In this exercise, return the whole listing exactly, excluding any images.

» AVAILABLE RECORDS:
□ □ □

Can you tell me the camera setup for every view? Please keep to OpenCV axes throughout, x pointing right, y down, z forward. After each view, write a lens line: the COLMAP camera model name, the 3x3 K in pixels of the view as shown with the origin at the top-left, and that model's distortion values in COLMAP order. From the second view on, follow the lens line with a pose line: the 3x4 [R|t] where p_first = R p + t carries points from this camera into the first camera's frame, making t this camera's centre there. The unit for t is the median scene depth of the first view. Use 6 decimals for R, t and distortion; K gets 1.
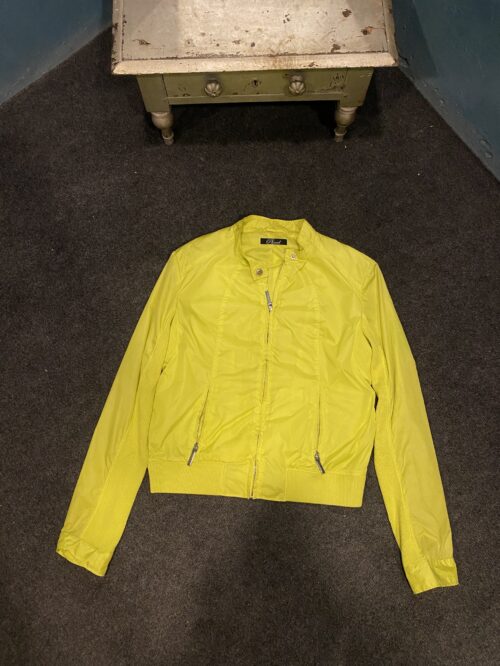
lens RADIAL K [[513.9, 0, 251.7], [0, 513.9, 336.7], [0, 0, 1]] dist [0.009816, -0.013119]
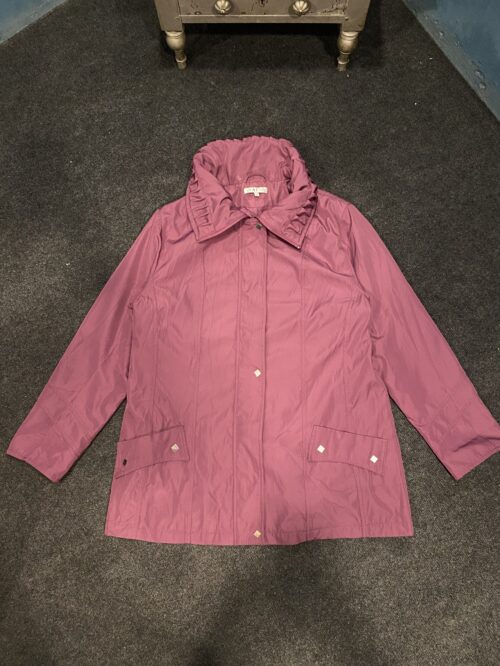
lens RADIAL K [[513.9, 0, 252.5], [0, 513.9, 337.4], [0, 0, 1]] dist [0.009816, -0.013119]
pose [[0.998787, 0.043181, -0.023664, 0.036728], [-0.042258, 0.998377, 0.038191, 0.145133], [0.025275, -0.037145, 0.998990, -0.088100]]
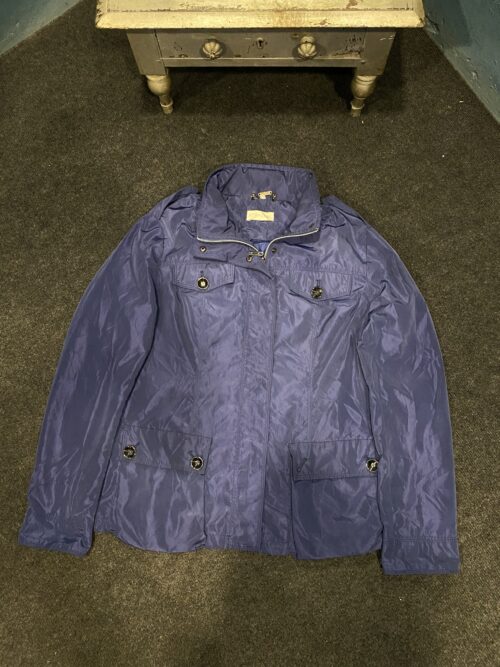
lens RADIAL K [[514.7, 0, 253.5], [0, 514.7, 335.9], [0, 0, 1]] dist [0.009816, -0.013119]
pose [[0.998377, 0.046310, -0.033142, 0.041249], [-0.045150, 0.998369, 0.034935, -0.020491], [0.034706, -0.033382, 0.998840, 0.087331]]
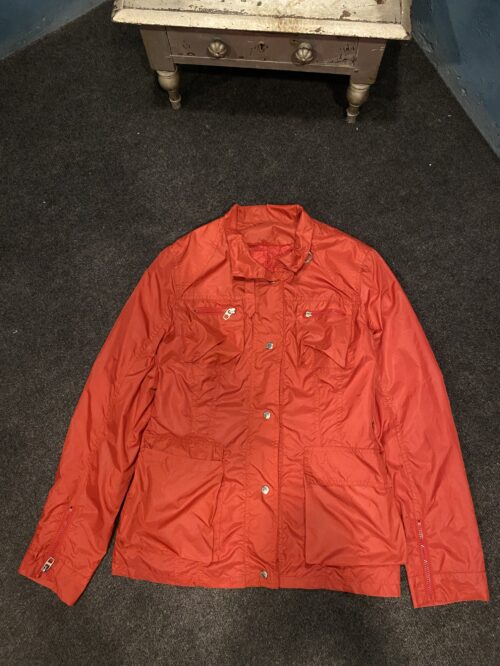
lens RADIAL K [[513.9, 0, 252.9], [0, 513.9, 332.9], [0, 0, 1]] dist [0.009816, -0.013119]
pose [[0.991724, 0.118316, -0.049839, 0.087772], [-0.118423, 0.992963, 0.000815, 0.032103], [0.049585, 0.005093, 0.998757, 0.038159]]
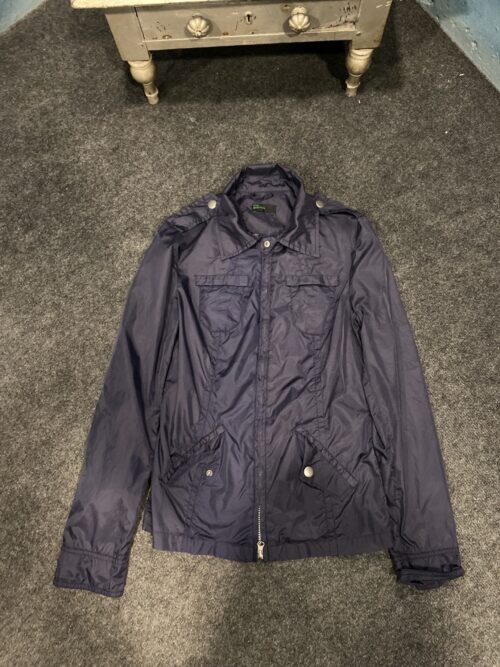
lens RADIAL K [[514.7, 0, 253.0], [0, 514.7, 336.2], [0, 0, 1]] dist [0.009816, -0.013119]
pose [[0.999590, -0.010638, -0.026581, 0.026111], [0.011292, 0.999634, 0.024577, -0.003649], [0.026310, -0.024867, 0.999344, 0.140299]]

□ □ □

» ANSWER BOX:
Can you tell me the camera setup for every view? Please keep to OpenCV axes throughout, x pointing right, y down, z forward. After each view, write a lens line: the COLMAP camera model name, the 3x3 K in pixels of the view as shown with the origin at the top-left, and that model's distortion values in COLMAP order. From the second view on, follow the lens line with a pose line: the 3x4 [R|t] where p_first = R p + t carries points from this camera into the first camera's frame, making t this camera's centre there. The unit for t is the median scene depth of the first view. Use 6 decimals for R, t and distortion; K gets 1.
lens RADIAL K [[513.9, 0, 251.7], [0, 513.9, 336.7], [0, 0, 1]] dist [0.009816, -0.013119]
lens RADIAL K [[513.9, 0, 252.5], [0, 513.9, 337.4], [0, 0, 1]] dist [0.009816, -0.013119]
pose [[0.998787, 0.043181, -0.023664, 0.036728], [-0.042258, 0.998377, 0.038191, 0.145133], [0.025275, -0.037145, 0.998990, -0.088100]]
lens RADIAL K [[514.7, 0, 253.5], [0, 514.7, 335.9], [0, 0, 1]] dist [0.009816, -0.013119]
pose [[0.998377, 0.046310, -0.033142, 0.041249], [-0.045150, 0.998369, 0.034935, -0.020491], [0.034706, -0.033382, 0.998840, 0.087331]]
lens RADIAL K [[513.9, 0, 252.9], [0, 513.9, 332.9], [0, 0, 1]] dist [0.009816, -0.013119]
pose [[0.991724, 0.118316, -0.049839, 0.087772], [-0.118423, 0.992963, 0.000815, 0.032103], [0.049585, 0.005093, 0.998757, 0.038159]]
lens RADIAL K [[514.7, 0, 253.0], [0, 514.7, 336.2], [0, 0, 1]] dist [0.009816, -0.013119]
pose [[0.999590, -0.010638, -0.026581, 0.026111], [0.011292, 0.999634, 0.024577, -0.003649], [0.026310, -0.024867, 0.999344, 0.140299]]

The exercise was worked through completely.